*Task details*.
Return each line of the entries that mentions the word "hand".

Images with keypoint coordinates
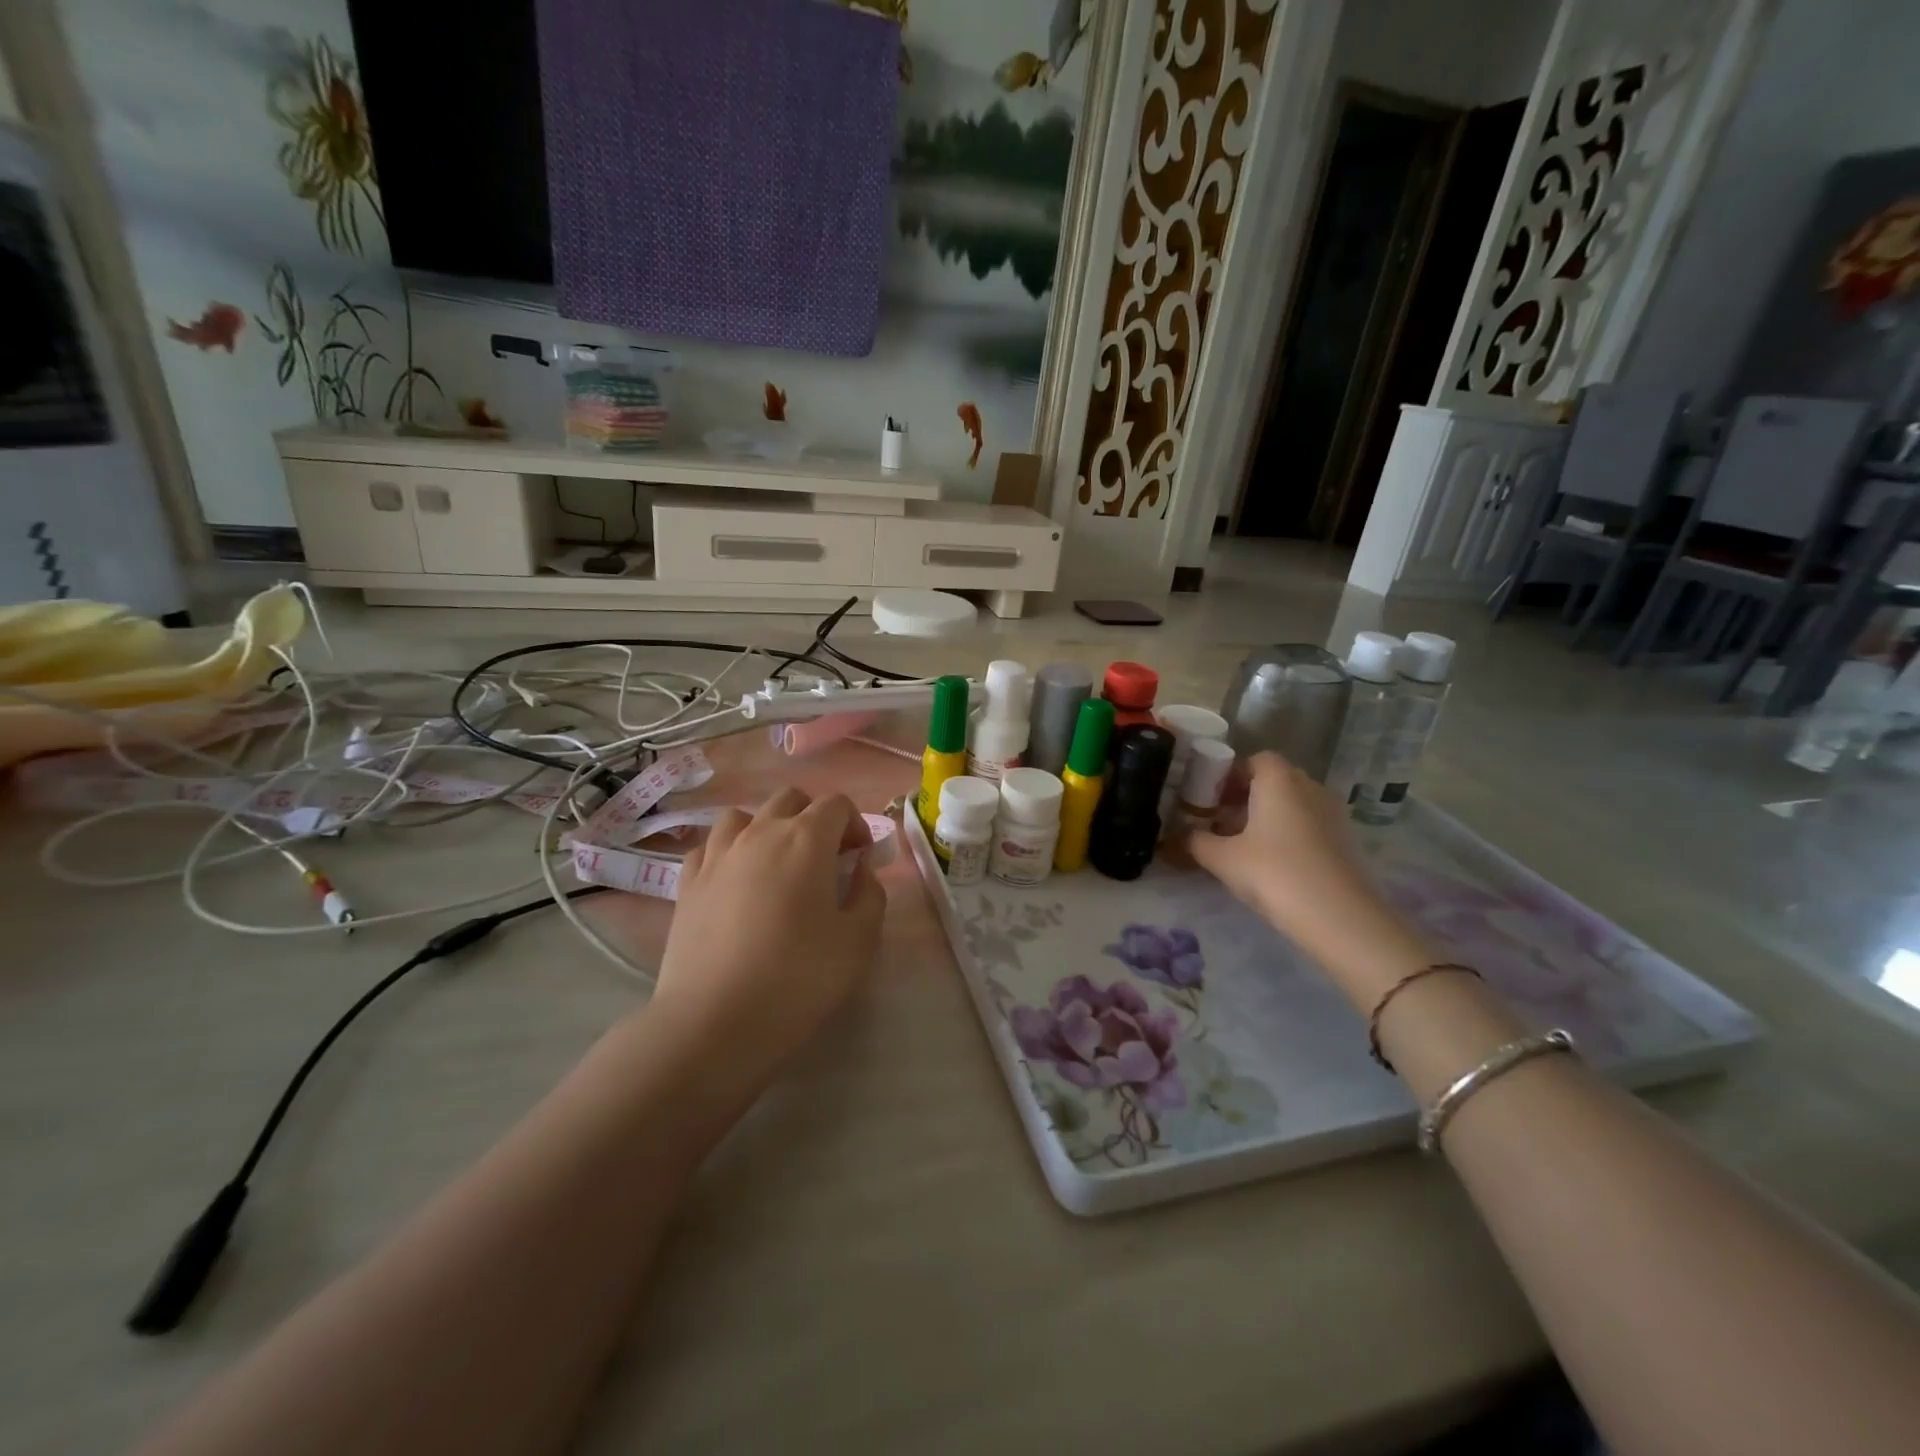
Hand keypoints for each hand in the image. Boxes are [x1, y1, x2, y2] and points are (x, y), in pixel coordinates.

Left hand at [647, 788, 885, 1088]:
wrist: (713, 1021)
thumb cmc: (797, 978)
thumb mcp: (857, 941)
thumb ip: (869, 894)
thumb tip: (860, 869)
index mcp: (806, 840)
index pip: (836, 804)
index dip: (855, 824)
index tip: (859, 858)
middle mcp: (760, 833)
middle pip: (790, 799)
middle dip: (814, 818)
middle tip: (824, 859)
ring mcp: (717, 855)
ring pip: (743, 815)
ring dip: (766, 828)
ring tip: (775, 864)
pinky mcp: (687, 882)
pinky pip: (709, 846)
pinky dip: (728, 852)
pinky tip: (734, 881)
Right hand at [1185, 752, 1430, 1001]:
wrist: (1338, 917)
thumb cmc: (1273, 872)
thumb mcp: (1222, 858)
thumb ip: (1195, 842)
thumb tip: (1176, 837)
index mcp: (1279, 780)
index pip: (1255, 760)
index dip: (1230, 775)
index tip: (1209, 798)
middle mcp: (1309, 787)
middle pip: (1274, 781)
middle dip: (1245, 797)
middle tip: (1219, 822)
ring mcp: (1332, 814)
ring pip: (1292, 804)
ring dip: (1267, 817)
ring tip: (1241, 846)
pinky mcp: (1345, 841)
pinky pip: (1308, 825)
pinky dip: (1287, 835)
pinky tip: (1270, 864)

*Result*.
Hand keypoints for each hand in the image. Boxes are [x1, y1, x2, y2] and points are (x, y), in pixel coordinates.
Left hand at [647, 788, 885, 1088]:
Right hand at [1185, 752, 1430, 1001]:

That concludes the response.